Thursday, June 30, 2011
Mama Kat's WW: Blogging Challenges
I've decided that today is the perfect day to take on Mama Kat's Writer's Workshop, as this prompt is just calling to me after my long weekend at Type A Parent Conference.
* What do you find most challenging about blogging?
Wouldn't it be easy for me to say everything? But that would so not be true.
I love blogging. I love writing. I love being me. I love revealing more of who I am to the world at large, or the 400 or so people who may choose to read me on any given day. Or something like that.
I love reading what other people have to say - about themselves, their family members, their friends, books, TV shows, their jobs, their wishes, hopes and dreams. And whatever else is on their minds.
I love connecting. I love putting myself out there and receiving even the tiniest bit of validation in return.

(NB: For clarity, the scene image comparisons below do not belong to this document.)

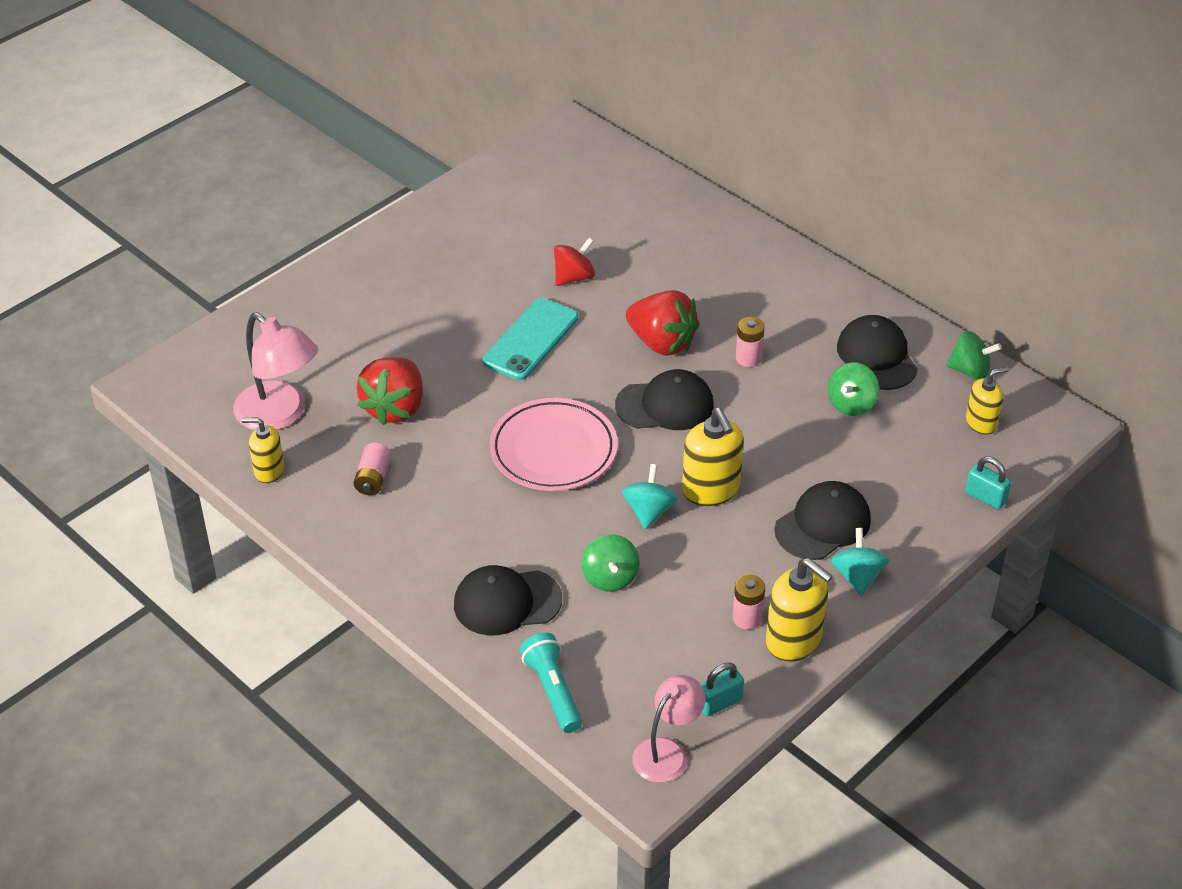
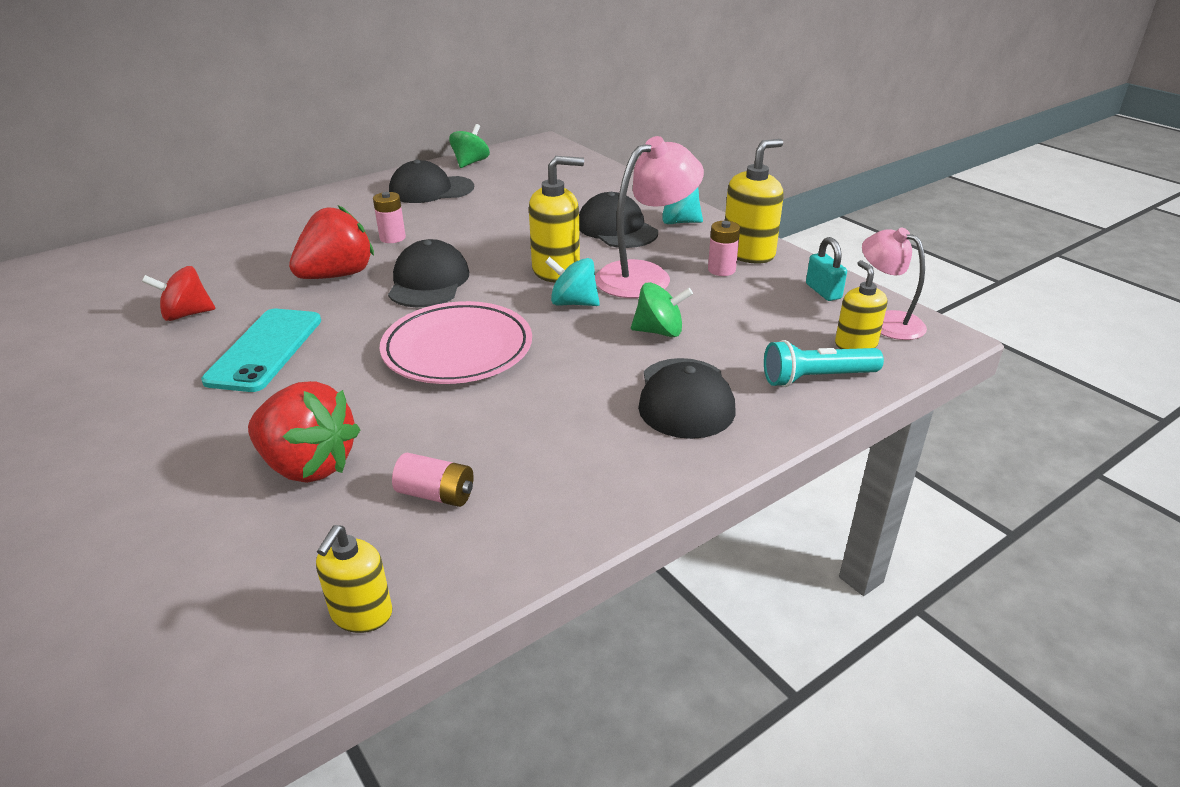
camera: 80 degrees left, 10 degrees down
(280, 415) = (238, 594): pink lamp -> pink lamp (645, 275)
(531, 339) = (265, 350): turquoise phone -> turquoise phone turned 60 degrees clockwise
(574, 277) = (186, 314): red spinning top -> red spinning top turned 75 degrees counterclockwise
(851, 404) = (480, 204): green spinning top -> none
(981, 423) = (528, 165): yellow soap dispenser -> yellow soap dispenser (855, 344)
(985, 497) = (607, 173): turquoise padlock -> none

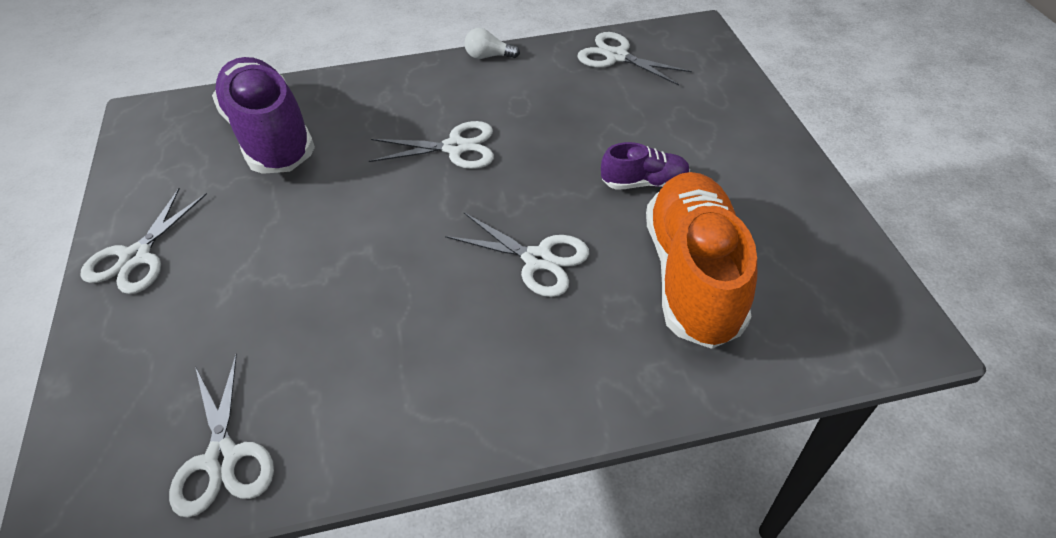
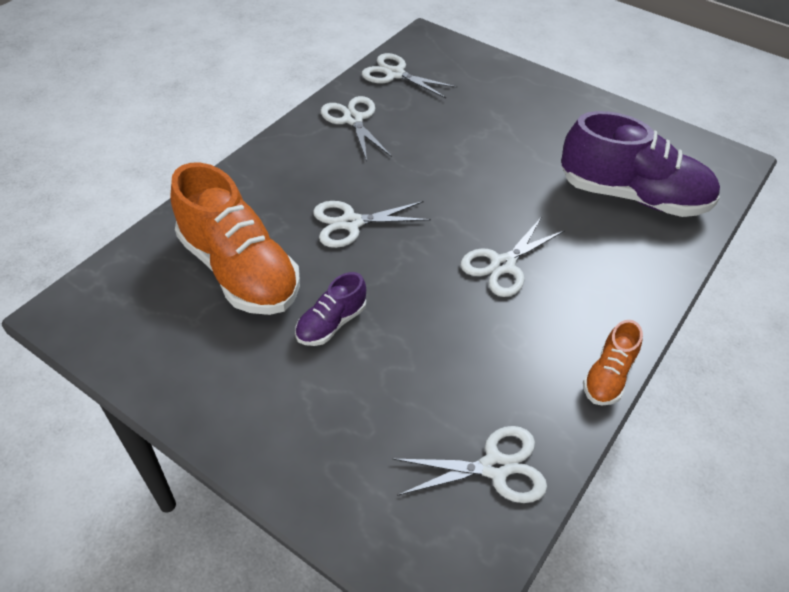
camera: 135 degrees right, 0 degrees up
(136, 257) = (567, 103): white scissors -> white scissors (353, 119)
(488, 56) = (608, 376): white light bulb -> orange shoe

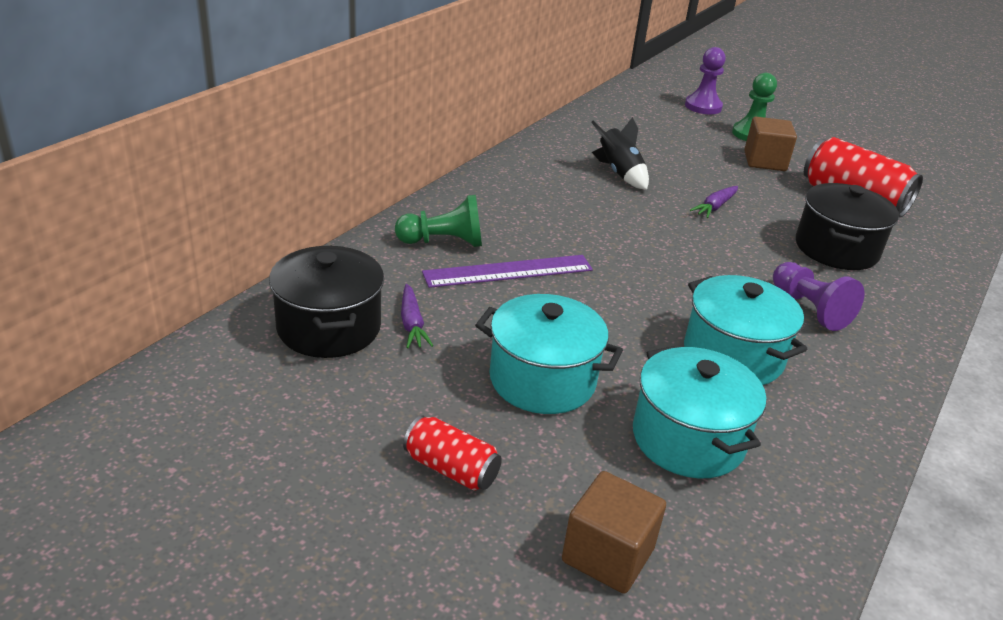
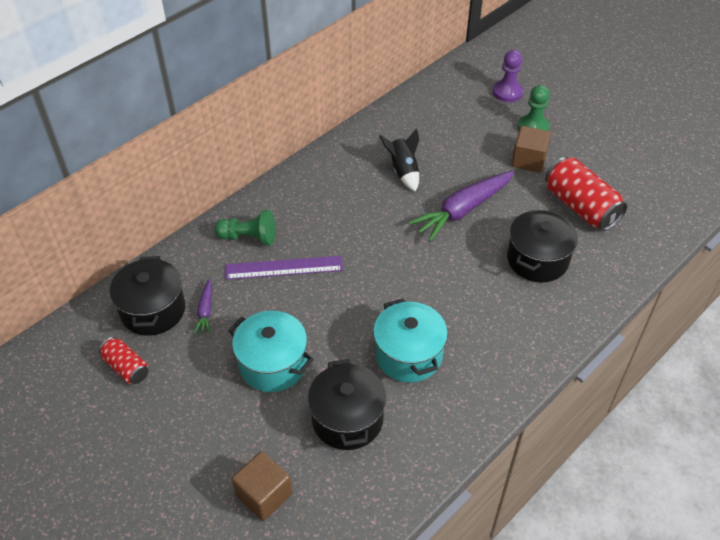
camera: 15 degrees right, 15 degrees up
(451, 469) = (195, 426): red can -> red can (126, 367)
(688, 439) = (347, 419): turquoise pot -> black pot
(715, 207) = (462, 210): purple carrot -> purple carrot, size x2.10
(809, 309) = (485, 317): purple pawn -> none

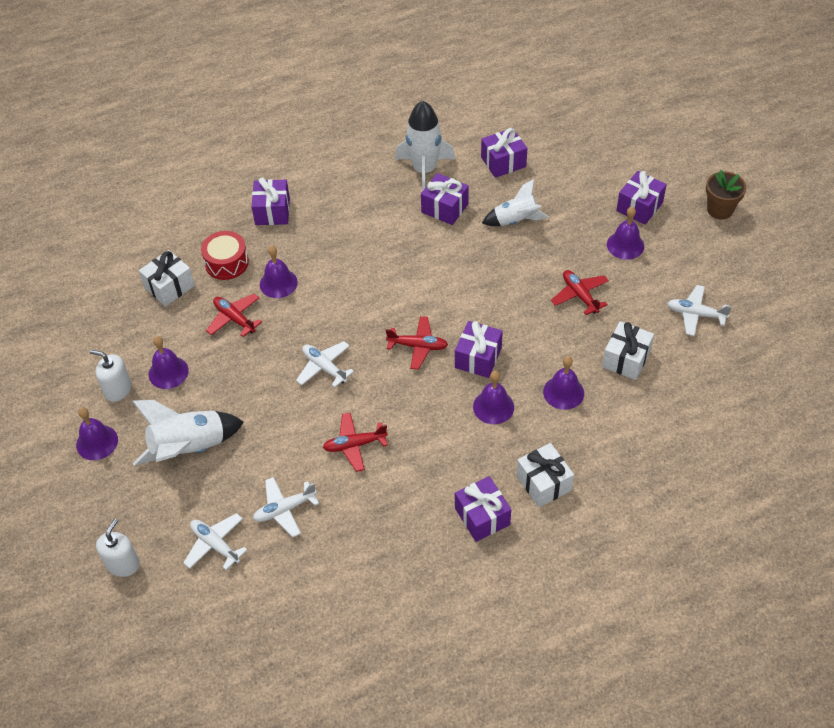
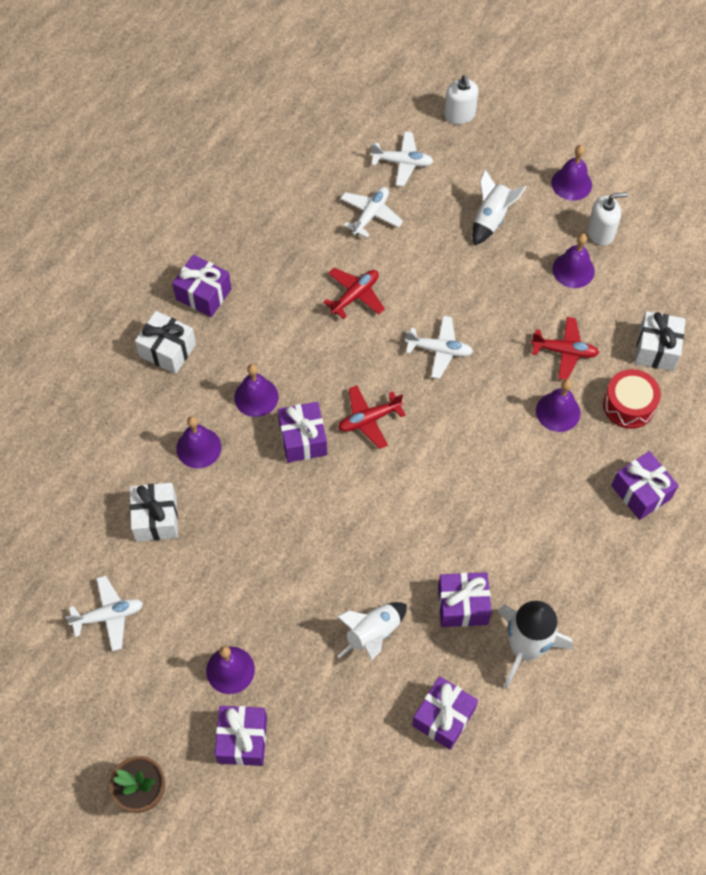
camera: 145 degrees right, 10 degrees up
(189, 448) = (491, 219): white rocket -> white rocket, size x0.66
(580, 295) = (244, 570): red plane -> none

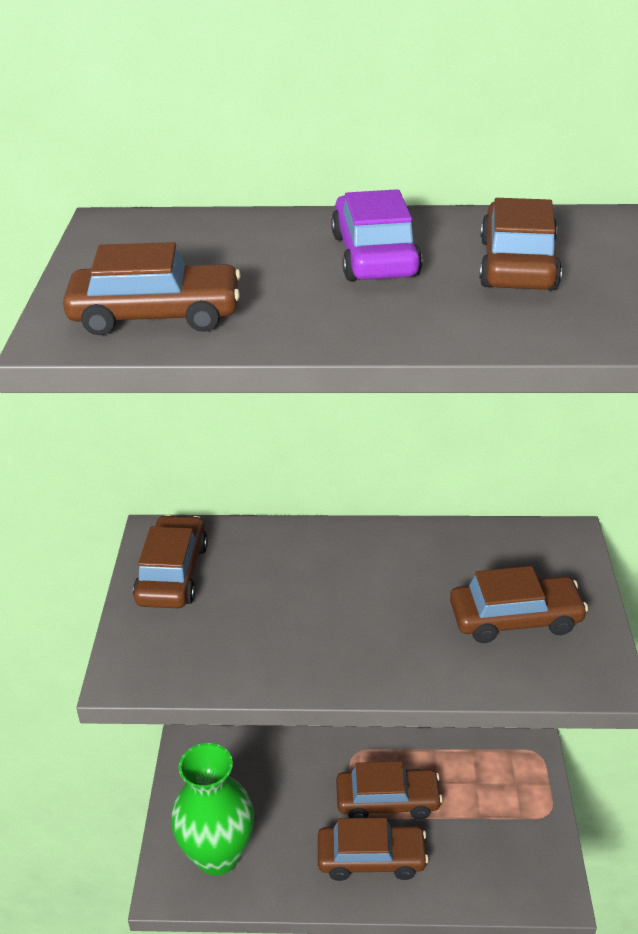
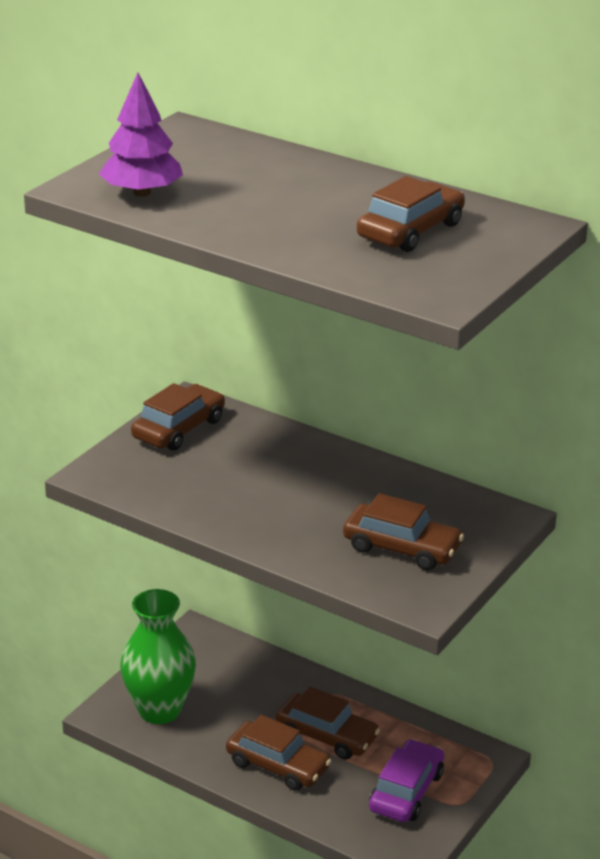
camera: 30 degrees right, 5 degrees down
(155, 315) = (142, 193): brown car -> purple tree
(374, 256) = (324, 197): purple car -> purple car (406, 791)

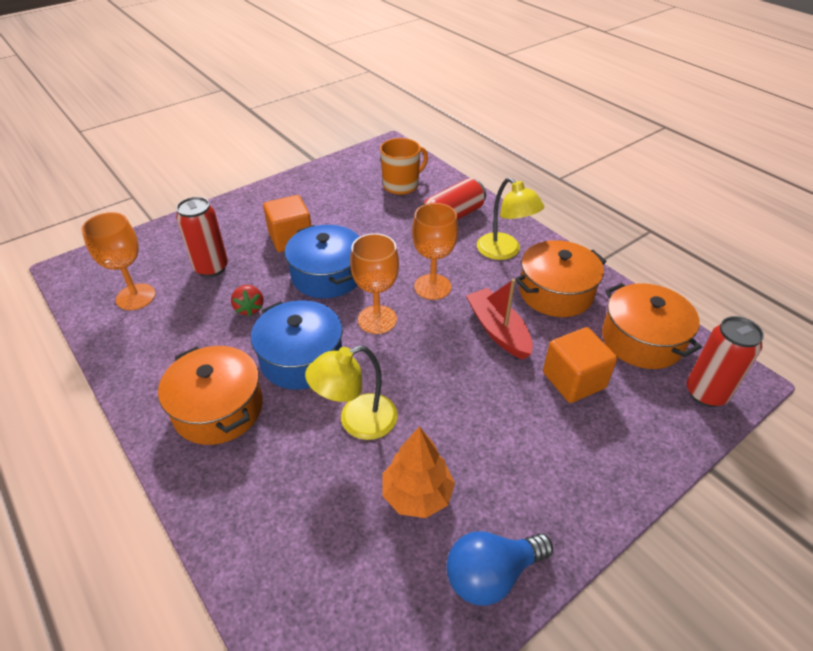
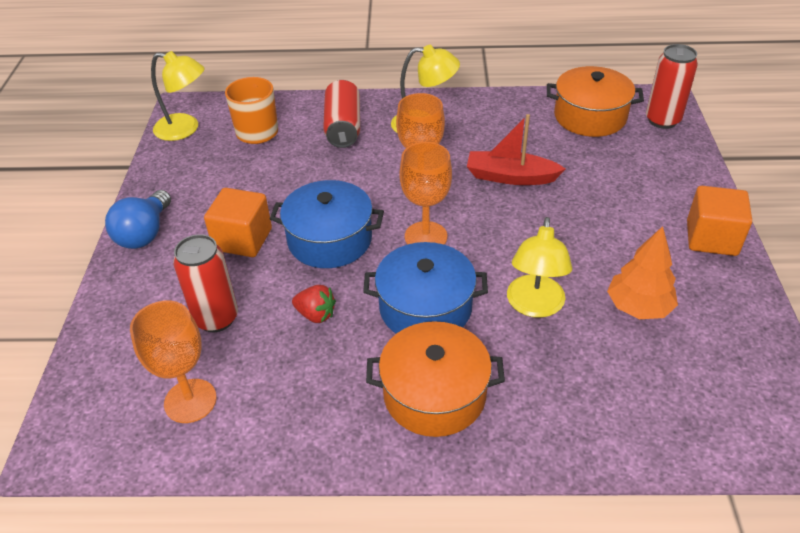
camera: 50 degrees left, 0 degrees up
(369, 158) = (185, 129): none -> yellow lamp
(491, 574) = (736, 304): blue light bulb -> blue light bulb (144, 233)
(555, 292) = (500, 126): orange pot -> none
(573, 380) = (598, 169): orange cube -> orange cube (711, 238)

I love commenting. I love reminding people that their words are being read, even if it's just by me.
I HATE no-reply-at-blogger ... uhm, yeah. That's a pet peeve as if I can't get back to you or figure out where you blog or how to email you it's going to drive me somewhat crazy. And with so many people moving to WordPress, that is definitely difficult and showing up more often. I wish there were a way to adjust things so at least I'd know their URL info when they comment.
I'm not the hugest fan of captcha either, and think that people would fare better with comments when they remove that and moderate if they are that worried about spam. I was a late convert to that as I figured it would cause mayhem, but all is well in the GGGR world. Whew. It's all good. (Knock on wood 3x or something like that!)
And sometimes I would say the most challenging thing about blogging is ME.
That would be my answer. Because you know what? It's MY blog. MY space. I put the criteria up for myself. I set myself up to fail. I am the only one who can tell me that I'm too small, too fluffy, too easy, too whatever else I might categorize myself as on any given day.
I learned a lot of things this past weekend at the conference. My very first blogging conference experience. But I also learned that it's okay to just be me. I may not be as big a blogger as some, or as small as others, but the same way I convince myself to accept my size, my motivation or lack thereof, and who I am inside and out, I need to do the same with blogging.
I need to remind myself that I belonged at that conference in Asheville. I belong out here in the blogosphere. I belong wherever I deem myself as belonging. I am worthy. I'm special. I'm me. And I am not going to challenge that anymore.
Or at the very least, not as often as I have in the past. Because damnit, I'm good enough. I'm sweet enough. I'm cute enough. And people like me. So there!
p.s. For anyone looking for my South of Superior review, it's coming - just hang tight!